Where do I even start? This last week has been torture. I despise waiting… ESPECIALLY when it’s the kind of waiting that is wrought with anticipation. Remember that insanely LARGE amount of blood that I had drawn a couple of weeks ago? Well, I finally got the results of that. I don’t fully understand what it means just yet, but I am digging as deep as I can to learn, so bear with me as I try to explain it…
I was diagnosed with a compound heterozygous MTHFR mutation. (No, It’s not an abbreviation for a dirty word, although it’s VERY fitting!) I had some additional blood work done today to find out whether I will need to be referred to a hematologist or simply be treated by Family Care Dr. There isn’t much information on it yet, as it’s still something that’s being studied. One of the simplest blogs I’ve read that helps explain it is by Kate Powe, titled “From Infertility to Depression to Cancer. Why you need to get to know MTHFR” where she breaks it down into kind of an MTHFR for Dummies!
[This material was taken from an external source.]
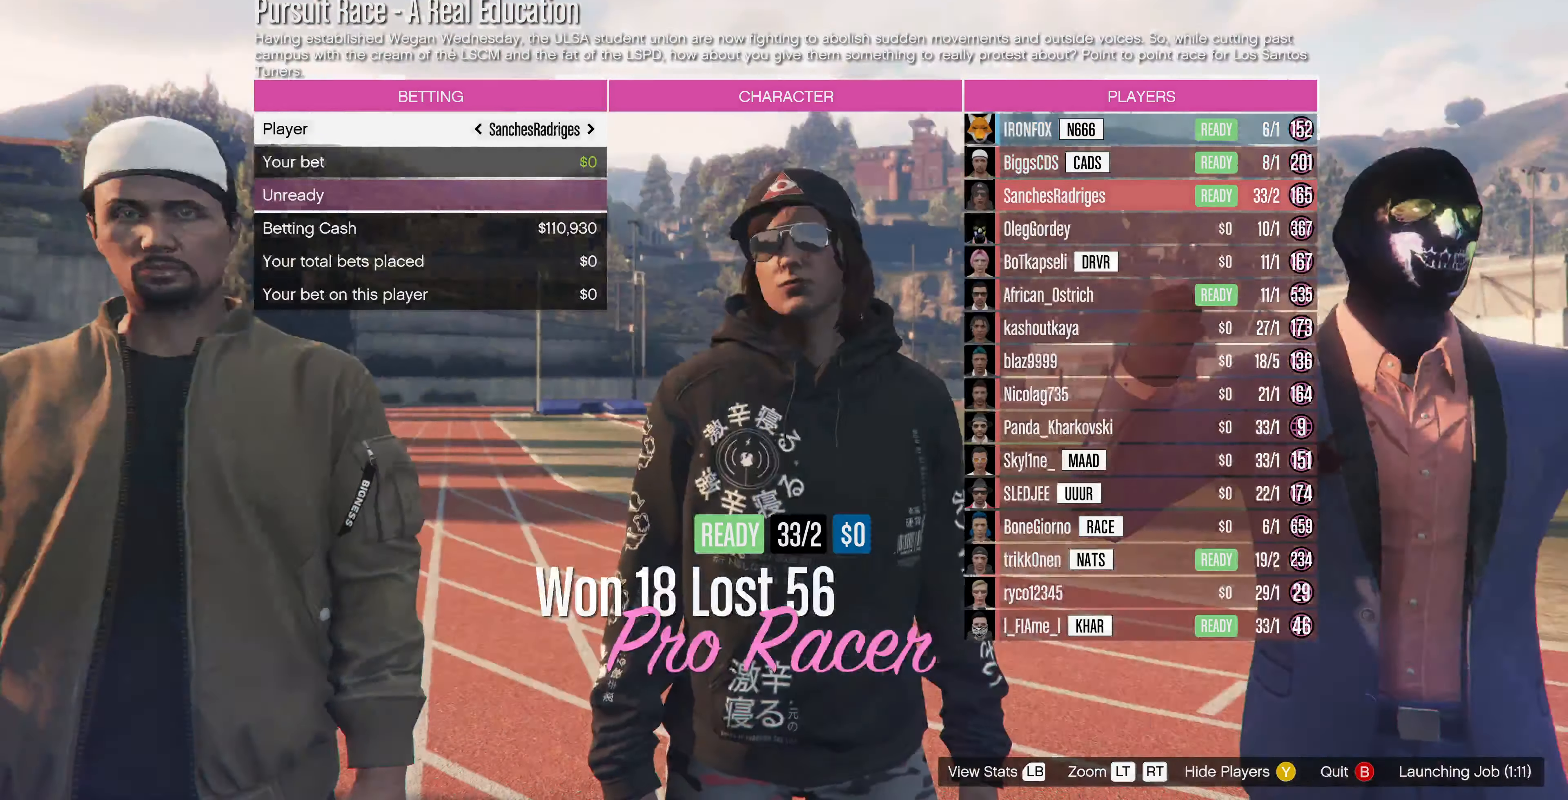
{"buttons": [], "left_stick": "center", "right_stick": "center", "events": [[300, "DPAD_RIGHT", "down"], [400, "DPAD_RIGHT", "up"]]}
One way she describes it is – it’s a mutation of a gene who’s “role is to produce an enzyme that converts folate into the body’s bioactive form, methylfolate.” She says “If you happen to have this genetic hiccup, it results in a defective MTHFR enzyme which leads to a substantial reduction of the enzyme’s function … The impact that a faulty MTHFR gene can have on the entire body is so far-reaching, it’s considered to be linked to a host of chronic diseases, including: cardiovascular disease, clotting disorders and thromboembolism, congenital defects, recurrent miscarriage, neural tube defects, infertility, chronic fatigue, multiple sclerosis, migraine, anxiety, ADD, autism, cancer, diabetes, depression, schizophrenia, bipolar and addictions.” (italics by me)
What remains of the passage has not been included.